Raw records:
:::

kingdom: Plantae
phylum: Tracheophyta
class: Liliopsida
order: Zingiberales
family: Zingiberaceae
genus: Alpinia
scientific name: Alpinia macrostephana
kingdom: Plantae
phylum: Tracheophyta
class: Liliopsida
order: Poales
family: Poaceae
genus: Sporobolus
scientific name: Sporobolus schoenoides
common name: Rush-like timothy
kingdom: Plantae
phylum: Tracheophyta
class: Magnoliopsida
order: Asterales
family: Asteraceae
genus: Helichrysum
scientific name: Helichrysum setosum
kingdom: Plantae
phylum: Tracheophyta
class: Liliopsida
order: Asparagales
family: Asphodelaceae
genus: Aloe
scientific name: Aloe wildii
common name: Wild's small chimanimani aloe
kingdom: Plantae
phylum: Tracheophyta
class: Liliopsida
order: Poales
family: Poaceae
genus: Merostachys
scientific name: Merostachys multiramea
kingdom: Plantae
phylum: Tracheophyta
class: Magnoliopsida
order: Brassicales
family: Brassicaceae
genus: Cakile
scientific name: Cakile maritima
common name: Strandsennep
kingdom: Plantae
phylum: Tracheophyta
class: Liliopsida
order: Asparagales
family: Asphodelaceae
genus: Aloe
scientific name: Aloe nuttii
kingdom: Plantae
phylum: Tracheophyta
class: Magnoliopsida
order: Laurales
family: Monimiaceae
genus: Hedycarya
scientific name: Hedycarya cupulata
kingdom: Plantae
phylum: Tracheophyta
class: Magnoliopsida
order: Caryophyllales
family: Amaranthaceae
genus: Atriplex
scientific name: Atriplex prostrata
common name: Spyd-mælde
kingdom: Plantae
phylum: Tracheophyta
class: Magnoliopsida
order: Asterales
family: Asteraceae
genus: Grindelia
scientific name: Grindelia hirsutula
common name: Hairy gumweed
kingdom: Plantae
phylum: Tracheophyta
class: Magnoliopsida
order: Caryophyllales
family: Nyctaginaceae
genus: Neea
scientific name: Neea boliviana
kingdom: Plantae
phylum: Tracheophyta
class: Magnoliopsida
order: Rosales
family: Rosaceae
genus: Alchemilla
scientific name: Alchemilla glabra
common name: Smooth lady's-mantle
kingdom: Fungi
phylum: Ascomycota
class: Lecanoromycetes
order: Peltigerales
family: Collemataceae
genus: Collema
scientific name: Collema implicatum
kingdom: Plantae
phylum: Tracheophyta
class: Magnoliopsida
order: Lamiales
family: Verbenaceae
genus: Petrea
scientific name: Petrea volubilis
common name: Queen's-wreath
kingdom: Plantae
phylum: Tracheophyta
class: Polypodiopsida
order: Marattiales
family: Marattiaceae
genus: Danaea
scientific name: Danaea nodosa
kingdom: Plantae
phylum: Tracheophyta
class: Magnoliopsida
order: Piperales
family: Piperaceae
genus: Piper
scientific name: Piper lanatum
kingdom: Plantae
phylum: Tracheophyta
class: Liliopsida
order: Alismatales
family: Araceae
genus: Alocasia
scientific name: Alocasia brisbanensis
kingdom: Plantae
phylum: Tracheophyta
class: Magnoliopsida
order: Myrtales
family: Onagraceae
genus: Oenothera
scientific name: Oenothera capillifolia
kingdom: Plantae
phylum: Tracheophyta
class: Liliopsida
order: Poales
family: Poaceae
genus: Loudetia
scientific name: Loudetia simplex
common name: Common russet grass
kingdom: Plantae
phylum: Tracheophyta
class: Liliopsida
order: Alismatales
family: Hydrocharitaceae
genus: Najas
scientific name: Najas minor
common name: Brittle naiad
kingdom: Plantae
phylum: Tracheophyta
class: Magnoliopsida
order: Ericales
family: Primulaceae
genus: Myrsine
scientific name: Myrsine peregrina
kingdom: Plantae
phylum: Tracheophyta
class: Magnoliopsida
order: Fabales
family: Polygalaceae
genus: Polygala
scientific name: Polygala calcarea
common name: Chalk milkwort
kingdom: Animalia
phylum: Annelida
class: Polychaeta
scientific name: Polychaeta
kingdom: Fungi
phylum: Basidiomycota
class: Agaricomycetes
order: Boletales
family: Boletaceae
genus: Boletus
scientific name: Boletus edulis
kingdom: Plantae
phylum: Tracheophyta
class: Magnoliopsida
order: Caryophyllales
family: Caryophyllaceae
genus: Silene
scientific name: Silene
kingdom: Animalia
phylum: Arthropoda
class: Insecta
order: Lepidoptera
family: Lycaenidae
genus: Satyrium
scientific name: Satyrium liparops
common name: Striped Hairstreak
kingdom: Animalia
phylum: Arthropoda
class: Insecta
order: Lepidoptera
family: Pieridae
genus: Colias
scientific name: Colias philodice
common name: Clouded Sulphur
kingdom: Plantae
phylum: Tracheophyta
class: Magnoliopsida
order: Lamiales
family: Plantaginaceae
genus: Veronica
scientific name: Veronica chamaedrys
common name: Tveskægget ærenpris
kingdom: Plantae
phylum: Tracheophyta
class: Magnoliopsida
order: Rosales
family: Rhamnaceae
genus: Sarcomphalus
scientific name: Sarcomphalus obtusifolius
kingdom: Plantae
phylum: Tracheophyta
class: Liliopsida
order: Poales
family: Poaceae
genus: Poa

:::

Written exercise -
Lay out the lines from the one containing "class: Polychaeta" through the one containing "scientific name: Veronica chamaedrys", both included, as a JSON list of strings with one string per line and any blank lines dropped.

Reply to the task -
[
  "class: Polychaeta",
  "scientific name: Polychaeta",
  "kingdom: Fungi",
  "phylum: Basidiomycota",
  "class: Agaricomycetes",
  "order: Boletales",
  "family: Boletaceae",
  "genus: Boletus",
  "scientific name: Boletus edulis",
  "kingdom: Plantae",
  "phylum: Tracheophyta",
  "class: Magnoliopsida",
  "order: Caryophyllales",
  "family: Caryophyllaceae",
  "genus: Silene",
  "scientific name: Silene",
  "kingdom: Animalia",
  "phylum: Arthropoda",
  "class: Insecta",
  "order: Lepidoptera",
  "family: Lycaenidae",
  "genus: Satyrium",
  "scientific name: Satyrium liparops",
  "common name: Striped Hairstreak",
  "kingdom: Animalia",
  "phylum: Arthropoda",
  "class: Insecta",
  "order: Lepidoptera",
  "family: Pieridae",
  "genus: Colias",
  "scientific name: Colias philodice",
  "common name: Clouded Sulphur",
  "kingdom: Plantae",
  "phylum: Tracheophyta",
  "class: Magnoliopsida",
  "order: Lamiales",
  "family: Plantaginaceae",
  "genus: Veronica",
  "scientific name: Veronica chamaedrys"
]